REQUIRED WORK: Hand back the entries exactly as written, minus every picture.
Start of RECORDS SHOWN
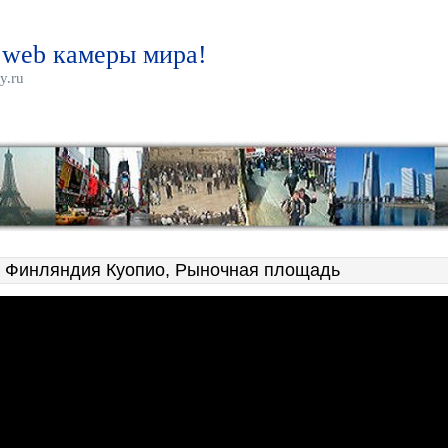
 web камеры мира!
y.ru
 Финляндия Куопио, Рыночная площадь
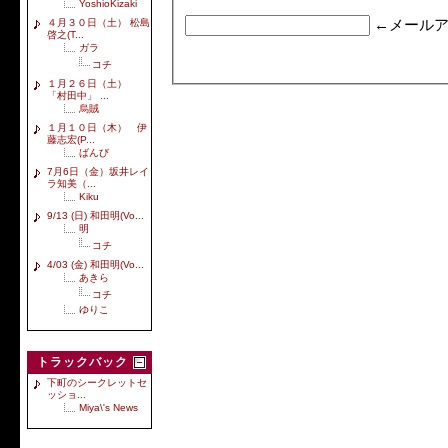
YoshioKizaki
４月３０日（土） 松島
←メールア
啓之(T...
ガラ
コチ
１月２６日（土）
「村田中」 ...
烏賊
１月１０日（木） 伊
藤志宏(P...
ばんび
7月6日（金）坂井レイ
ラ知美（...
Kiku
9/13 (日) 和田明(Vo...
明
コチ
4/03 (金) 和田明(Vo...
あきら
コチ
ゆりこ
トラックバック
下町のシークレットセ
ッショ...
Miya\'s News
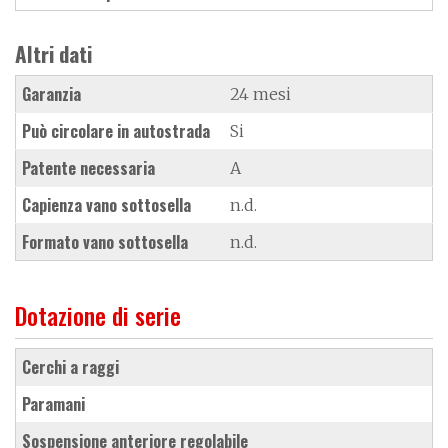
Altri dati
Garanzia
24 mesi
Può circolare in autostrada
Si
Patente necessaria
A
Capienza vano sottosella
n.d.
Formato vano sottosella
n.d.
Dotazione di serie
cerchi a raggi
paramani
sospensione anteriore regolabile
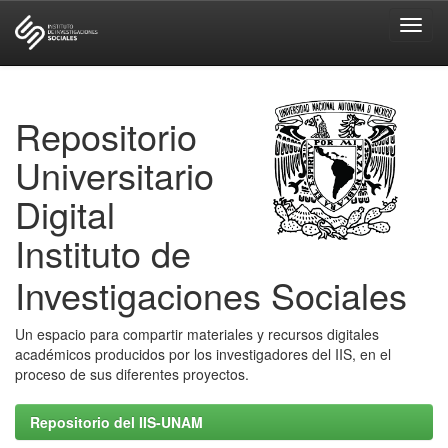
Skip
navigation
Repositorio
Universitario
Digital
Instituto de
Investigaciones Sociales
Un espacio para compartir materiales y recursos digitales
académicos producidos por los investigadores del IIS, en el
proceso de sus diferentes proyectos.
Repositorio del IIS-UNAM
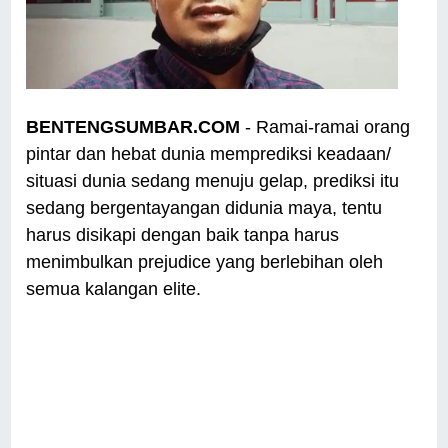
BENTENGSUMBAR.COM
- Ramai-ramai orang
pintar dan hebat dunia memprediksi keadaan/
situasi dunia sedang menuju gelap, prediksi itu
sedang bergentayangan didunia maya, tentu
harus disikapi dengan baik tanpa harus
menimbulkan prejudice yang berlebihan oleh
semua kalangan elite.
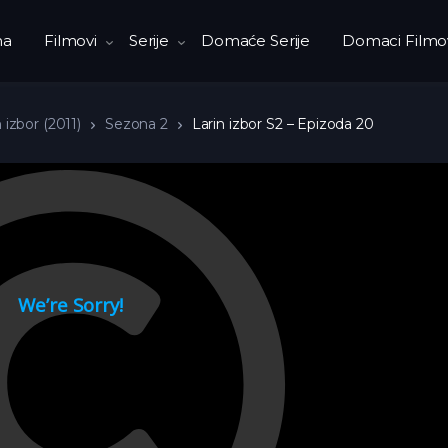
na
Filmovi
Serije
Domaće Serije
Domaci Filmo
 izbor (2011)
Sezona 2
Larin izbor S2 – Epizoda 20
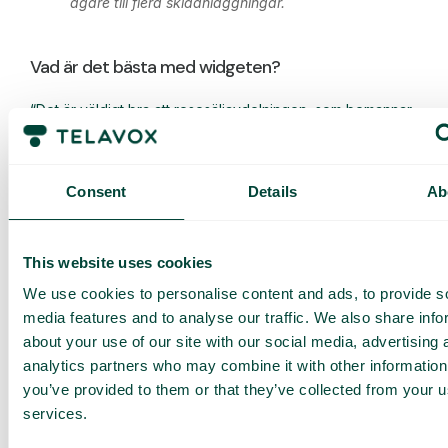
ägare till flera skidanläggningar.
Vad är det bästa med widgeten?
“Det är väldigt bra att resesäljavdelningen, som bemannar
vår telefon, kan administrera öppettiderna som syns på
webben utan att behöva blanda in marknads- och
webbavdelningen. Telavox livechatt följer ju de
öppettider vi sätter upp i växeln.”
Consent
Details
Ab
Varför behöver ni en widget på hemsidan?
This website uses cookies
“Vi är säsongsbetonade och då ändras våra telefontider
ganska ofta. Periodvis har vi många som ringer (och
We use cookies to personalise content and ads, to provide s
många som svarar) då är det bra att gästerna kan se hur
media features and to analyse our traffic. We also share info
läget är för ögonblicket. Är det lång svarstid kan ju gästen
använda sig av callback-funktionen.*”
about your use of our site with our social media, advertising 
analytics partners who may combine it with other information
*
Callback-funktionen innebär att uppringaren kan lämna
you’ve provided to them or that they’ve collected from your us
sitt telefonnummer och bli uppringd, istället för att vänta i
kön. Funktionen är en del av vår tilläggstjänst Call Center
services.
Pro. Den är perfekt för kunder som vill ha mer avancerade
funktioner som medlyssning och pausfunktion som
End of RECORDS SHOWN
EXERCISE RESULT:
 web камеры мира!
y.ru
 Финляндия Куопио, Рыночная площадь
YoshioKizaki
４月３０日（土） 松島
←メールア
啓之(T...
ガラ
コチ
１月２６日（土）
「村田中」 ...
烏賊
１月１０日（木） 伊
藤志宏(P...
ばんび
7月6日（金）坂井レイ
ラ知美（...
Kiku
9/13 (日) 和田明(Vo...
明
コチ
4/03 (金) 和田明(Vo...
あきら
コチ
ゆりこ
トラックバック
下町のシークレットセ
ッショ...
Miya\'s News
Altri dati
Garanzia
24 mesi
Può circolare in autostrada
Si
Patente necessaria
A
Capienza vano sottosella
n.d.
Formato vano sottosella
n.d.
Dotazione di serie
cerchi a raggi
paramani
sospensione anteriore regolabile
Skip
navigation
Repositorio
Universitario
Digital
Instituto de
Investigaciones Sociales
Un espacio para compartir materiales y recursos digitales
académicos producidos por los investigadores del IIS, en el
proceso de sus diferentes proyectos.
Repositorio del IIS-UNAM
BENTENGSUMBAR.COM
- Ramai-ramai orang
pintar dan hebat dunia memprediksi keadaan/
situasi dunia sedang menuju gelap, prediksi itu
sedang bergentayangan didunia maya, tentu
harus disikapi dengan baik tanpa harus
menimbulkan prejudice yang berlebihan oleh
semua kalangan elite.
na
Filmovi
Serije
Domaće Serije
Domaci Filmo
 izbor (2011)
Sezona 2
Larin izbor S2 – Epizoda 20
ägare till flera skidanläggningar.
Vad är det bästa med widgeten?
“Det är väldigt bra att resesäljavdelningen, som bemannar
vår telefon, kan administrera öppettiderna som syns på
webben utan att behöva blanda in marknads- och
webbavdelningen. Telavox livechatt följer ju de
öppettider vi sätter upp i växeln.”
Consent
Details
Ab
Varför behöver ni en widget på hemsidan?
This website uses cookies
“Vi är säsongsbetonade och då ändras våra telefontider
ganska ofta. Periodvis har vi många som ringer (och
We use cookies to personalise content and ads, to provide s
många som svarar) då är det bra att gästerna kan se hur
media features and to analyse our traffic. We also share info
läget är för ögonblicket. Är det lång svarstid kan ju gästen
använda sig av callback-funktionen.*”
about your use of our site with our social media, advertising 
analytics partners who may combine it with other information
*
Callback-funktionen innebär att uppringaren kan lämna
you’ve provided to them or that they’ve collected from your us
sitt telefonnummer och bli uppringd, istället för att vänta i
kön. Funktionen är en del av vår tilläggstjänst Call Center
services.
Pro. Den är perfekt för kunder som vill ha mer avancerade
funktioner som medlyssning och pausfunktion som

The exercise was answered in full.